No one had any idea what was going on. Various noises were made, ruffled
feathers were soothed, etc. No one got too upset though. Most people involved
had seen it all before. About once a month a semaphore would go missing, and
the system would go into its 15min death rattle. The BG guys just shrugged
their shoulders and restarted the system from the last checkpoint.

Back at base, the commissioning team carried on investigating. One day a test
program stopped dead. Unlike an operating system, which is designed to soldier
on at all costs, a good test program will stop at the first whiff of trouble.

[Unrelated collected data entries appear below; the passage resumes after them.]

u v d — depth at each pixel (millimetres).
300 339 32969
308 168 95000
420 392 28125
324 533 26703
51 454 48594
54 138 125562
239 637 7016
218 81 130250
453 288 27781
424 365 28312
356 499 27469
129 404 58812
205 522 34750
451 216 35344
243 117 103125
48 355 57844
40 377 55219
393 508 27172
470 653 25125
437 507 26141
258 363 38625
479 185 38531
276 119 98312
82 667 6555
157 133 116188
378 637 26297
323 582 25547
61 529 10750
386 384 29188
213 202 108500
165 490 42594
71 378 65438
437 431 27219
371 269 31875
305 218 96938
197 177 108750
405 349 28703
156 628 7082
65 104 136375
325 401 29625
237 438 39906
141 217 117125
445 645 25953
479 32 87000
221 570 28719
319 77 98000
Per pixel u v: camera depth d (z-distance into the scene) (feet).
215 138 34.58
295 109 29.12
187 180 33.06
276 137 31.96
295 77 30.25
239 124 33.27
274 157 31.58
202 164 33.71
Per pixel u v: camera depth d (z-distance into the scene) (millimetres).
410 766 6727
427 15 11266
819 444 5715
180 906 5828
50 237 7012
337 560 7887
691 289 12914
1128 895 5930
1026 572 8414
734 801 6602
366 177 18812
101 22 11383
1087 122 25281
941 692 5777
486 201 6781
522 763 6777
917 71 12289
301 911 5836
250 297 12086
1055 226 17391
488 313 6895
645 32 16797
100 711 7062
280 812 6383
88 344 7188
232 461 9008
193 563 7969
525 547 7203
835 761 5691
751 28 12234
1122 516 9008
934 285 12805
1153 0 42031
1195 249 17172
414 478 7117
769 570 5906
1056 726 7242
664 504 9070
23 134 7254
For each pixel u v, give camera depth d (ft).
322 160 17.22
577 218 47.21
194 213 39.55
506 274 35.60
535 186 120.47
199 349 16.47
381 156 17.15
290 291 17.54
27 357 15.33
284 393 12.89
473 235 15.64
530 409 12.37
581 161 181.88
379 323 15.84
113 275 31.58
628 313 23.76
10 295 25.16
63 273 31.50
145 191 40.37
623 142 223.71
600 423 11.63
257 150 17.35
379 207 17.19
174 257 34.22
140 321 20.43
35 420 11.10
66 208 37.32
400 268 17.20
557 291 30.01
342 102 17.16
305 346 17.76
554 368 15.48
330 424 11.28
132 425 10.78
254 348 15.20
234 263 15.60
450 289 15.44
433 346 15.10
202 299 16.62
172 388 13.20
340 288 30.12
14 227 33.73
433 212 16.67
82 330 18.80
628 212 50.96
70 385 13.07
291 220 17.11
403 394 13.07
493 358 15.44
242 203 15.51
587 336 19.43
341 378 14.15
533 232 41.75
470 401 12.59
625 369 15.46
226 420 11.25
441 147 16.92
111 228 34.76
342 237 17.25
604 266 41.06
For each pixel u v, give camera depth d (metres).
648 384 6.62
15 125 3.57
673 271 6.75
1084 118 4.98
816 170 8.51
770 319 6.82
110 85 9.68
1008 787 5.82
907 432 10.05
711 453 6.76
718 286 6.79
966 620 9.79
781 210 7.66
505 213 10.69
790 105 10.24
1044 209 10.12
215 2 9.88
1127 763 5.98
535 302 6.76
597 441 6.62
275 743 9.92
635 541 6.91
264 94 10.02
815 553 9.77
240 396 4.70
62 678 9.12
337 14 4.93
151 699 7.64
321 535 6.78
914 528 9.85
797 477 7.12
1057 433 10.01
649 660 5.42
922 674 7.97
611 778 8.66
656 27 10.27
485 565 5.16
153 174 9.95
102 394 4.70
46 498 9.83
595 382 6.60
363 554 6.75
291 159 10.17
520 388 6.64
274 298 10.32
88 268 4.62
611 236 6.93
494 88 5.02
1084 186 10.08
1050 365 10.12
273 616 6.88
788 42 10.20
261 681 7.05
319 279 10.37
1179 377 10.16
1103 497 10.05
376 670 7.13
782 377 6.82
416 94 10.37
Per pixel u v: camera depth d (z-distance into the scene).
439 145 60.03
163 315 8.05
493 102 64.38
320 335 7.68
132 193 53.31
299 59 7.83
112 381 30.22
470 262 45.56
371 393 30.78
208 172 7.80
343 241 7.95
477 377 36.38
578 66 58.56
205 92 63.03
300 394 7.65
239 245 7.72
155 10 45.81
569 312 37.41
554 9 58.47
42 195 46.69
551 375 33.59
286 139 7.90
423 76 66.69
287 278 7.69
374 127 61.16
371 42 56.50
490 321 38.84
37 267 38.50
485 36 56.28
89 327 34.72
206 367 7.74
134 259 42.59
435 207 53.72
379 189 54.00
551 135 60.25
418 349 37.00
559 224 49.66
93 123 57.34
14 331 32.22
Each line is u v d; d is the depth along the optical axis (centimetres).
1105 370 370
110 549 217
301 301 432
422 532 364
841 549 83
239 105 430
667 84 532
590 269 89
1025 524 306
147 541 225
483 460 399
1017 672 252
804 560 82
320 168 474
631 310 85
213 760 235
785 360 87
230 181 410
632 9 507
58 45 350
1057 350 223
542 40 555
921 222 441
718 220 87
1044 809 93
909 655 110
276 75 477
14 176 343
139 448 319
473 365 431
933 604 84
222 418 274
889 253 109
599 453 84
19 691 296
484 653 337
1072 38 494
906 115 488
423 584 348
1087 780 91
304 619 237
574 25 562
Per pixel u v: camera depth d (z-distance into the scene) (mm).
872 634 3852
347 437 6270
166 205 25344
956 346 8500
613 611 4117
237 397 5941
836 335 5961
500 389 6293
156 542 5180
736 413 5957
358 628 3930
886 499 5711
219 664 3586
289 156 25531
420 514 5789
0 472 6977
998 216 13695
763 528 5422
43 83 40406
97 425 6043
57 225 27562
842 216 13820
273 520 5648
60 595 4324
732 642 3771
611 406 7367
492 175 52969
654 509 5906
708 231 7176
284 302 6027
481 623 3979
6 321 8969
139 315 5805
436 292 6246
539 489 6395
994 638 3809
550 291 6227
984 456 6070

A semaphore had gone missing. The lads eagerly picked over the steaming
entrails of the fresh kill. It seemed that just prior to the semaphore going
west, the system had been doing a guard page interrupt (it doesn't matter what
that is). The lads wrote new tests that did more or less nothing except guard
page interrupts and semaphores. Pretty soon, semaphores were being lost to
order. They looked more closely. It was the functionality mentioned earlier.
Because of the new multinode hardware, which had higher priority than my code,
the semaphores could sneak in, in between the two parts of the functionality,
see the inconsistent state, and consequently get written to a spurious
location. The rest of the system meanwhile waited for the semaphore in the
place it should have gone. When this was realised, the functionality was
redesigned (in a much less efficient, though now correct manner), and machines
stopped losing semaphores. It had taken 18 months from the original red altert.

That's what race conditions are like.